Take every line from the material that has the word "俺のおっぱい揉んでみませんか" in it.
(Beginning of Given records)
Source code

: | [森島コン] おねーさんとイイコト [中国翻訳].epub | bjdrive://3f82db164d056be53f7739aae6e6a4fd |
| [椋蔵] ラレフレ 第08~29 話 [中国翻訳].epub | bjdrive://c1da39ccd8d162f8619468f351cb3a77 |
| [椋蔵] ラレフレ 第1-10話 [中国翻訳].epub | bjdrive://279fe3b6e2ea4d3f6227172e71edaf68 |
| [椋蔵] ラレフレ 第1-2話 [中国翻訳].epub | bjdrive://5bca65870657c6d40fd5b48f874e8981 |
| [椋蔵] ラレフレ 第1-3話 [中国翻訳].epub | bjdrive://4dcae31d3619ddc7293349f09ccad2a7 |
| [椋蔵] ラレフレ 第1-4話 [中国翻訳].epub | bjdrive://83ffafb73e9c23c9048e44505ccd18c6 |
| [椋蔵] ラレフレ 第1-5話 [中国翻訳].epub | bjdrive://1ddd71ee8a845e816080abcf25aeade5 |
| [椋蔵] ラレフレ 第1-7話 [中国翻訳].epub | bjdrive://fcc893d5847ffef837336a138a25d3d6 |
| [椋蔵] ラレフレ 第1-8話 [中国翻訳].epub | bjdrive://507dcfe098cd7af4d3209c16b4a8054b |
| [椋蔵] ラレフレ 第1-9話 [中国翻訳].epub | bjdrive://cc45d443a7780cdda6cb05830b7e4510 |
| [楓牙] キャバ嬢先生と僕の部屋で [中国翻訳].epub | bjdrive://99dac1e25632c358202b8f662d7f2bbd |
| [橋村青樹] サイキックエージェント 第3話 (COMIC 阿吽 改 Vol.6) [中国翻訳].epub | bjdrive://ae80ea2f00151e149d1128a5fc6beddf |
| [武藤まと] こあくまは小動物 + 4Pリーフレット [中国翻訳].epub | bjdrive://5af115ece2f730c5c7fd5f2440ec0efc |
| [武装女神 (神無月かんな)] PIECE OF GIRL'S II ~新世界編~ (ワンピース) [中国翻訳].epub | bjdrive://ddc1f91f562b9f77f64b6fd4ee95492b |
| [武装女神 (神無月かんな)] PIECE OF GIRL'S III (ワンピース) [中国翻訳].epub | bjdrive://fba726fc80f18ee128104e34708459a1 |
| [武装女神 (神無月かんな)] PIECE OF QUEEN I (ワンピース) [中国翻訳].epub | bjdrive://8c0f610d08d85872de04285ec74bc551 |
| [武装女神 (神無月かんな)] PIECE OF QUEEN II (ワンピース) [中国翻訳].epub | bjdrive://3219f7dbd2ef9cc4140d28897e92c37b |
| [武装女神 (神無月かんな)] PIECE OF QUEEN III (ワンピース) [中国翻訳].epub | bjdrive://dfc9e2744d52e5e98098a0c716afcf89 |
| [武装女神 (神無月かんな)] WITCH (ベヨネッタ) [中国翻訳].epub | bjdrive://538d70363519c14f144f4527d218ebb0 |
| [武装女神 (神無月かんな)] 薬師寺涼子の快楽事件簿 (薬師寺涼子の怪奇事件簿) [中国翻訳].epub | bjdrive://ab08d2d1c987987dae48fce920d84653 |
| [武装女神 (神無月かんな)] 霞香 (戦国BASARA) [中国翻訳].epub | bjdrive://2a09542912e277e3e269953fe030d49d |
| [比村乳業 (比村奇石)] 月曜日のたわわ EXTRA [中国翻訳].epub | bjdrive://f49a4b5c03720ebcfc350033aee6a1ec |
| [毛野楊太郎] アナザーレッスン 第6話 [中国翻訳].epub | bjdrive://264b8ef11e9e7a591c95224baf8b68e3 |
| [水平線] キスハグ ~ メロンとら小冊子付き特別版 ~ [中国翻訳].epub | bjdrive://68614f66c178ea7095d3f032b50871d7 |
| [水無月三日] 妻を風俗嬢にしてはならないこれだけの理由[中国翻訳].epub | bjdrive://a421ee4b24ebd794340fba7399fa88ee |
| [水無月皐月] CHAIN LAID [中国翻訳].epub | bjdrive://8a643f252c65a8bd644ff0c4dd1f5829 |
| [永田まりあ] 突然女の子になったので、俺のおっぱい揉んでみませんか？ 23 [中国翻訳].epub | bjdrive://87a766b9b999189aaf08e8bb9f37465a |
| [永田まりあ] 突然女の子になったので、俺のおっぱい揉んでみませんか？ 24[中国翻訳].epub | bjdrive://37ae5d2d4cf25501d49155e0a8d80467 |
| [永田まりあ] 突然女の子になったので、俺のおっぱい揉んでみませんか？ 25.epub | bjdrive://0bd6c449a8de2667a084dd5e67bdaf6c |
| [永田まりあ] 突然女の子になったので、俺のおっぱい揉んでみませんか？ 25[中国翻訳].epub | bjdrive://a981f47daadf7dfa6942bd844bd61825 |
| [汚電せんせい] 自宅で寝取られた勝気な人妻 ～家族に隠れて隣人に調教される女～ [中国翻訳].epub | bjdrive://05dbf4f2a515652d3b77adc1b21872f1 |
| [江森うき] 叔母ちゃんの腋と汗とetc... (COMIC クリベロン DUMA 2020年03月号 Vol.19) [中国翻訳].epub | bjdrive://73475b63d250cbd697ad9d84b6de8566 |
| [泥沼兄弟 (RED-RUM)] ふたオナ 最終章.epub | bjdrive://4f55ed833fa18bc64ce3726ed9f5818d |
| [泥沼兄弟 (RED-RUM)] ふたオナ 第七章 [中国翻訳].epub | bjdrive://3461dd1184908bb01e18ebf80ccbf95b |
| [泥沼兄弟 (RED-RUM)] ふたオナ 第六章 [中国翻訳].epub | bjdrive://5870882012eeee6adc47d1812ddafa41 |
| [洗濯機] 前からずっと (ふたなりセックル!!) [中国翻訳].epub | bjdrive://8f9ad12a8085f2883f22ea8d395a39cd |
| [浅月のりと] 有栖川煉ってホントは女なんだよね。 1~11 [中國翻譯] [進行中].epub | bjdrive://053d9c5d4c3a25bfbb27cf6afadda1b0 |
(End of Given records)
- Written response:
| [永田まりあ] 突然女の子になったので、俺のおっぱい揉んでみませんか？ 23 [中国翻訳].epub | bjdrive://87a766b9b999189aaf08e8bb9f37465a |
| [永田まりあ] 突然女の子になったので、俺のおっぱい揉んでみませんか？ 24[中国翻訳].epub | bjdrive://37ae5d2d4cf25501d49155e0a8d80467 |
| [永田まりあ] 突然女の子になったので、俺のおっぱい揉んでみませんか？ 25.epub | bjdrive://0bd6c449a8de2667a084dd5e67bdaf6c |
| [永田まりあ] 突然女の子になったので、俺のおっぱい揉んでみませんか？ 25[中国翻訳].epub | bjdrive://a981f47daadf7dfa6942bd844bd61825 |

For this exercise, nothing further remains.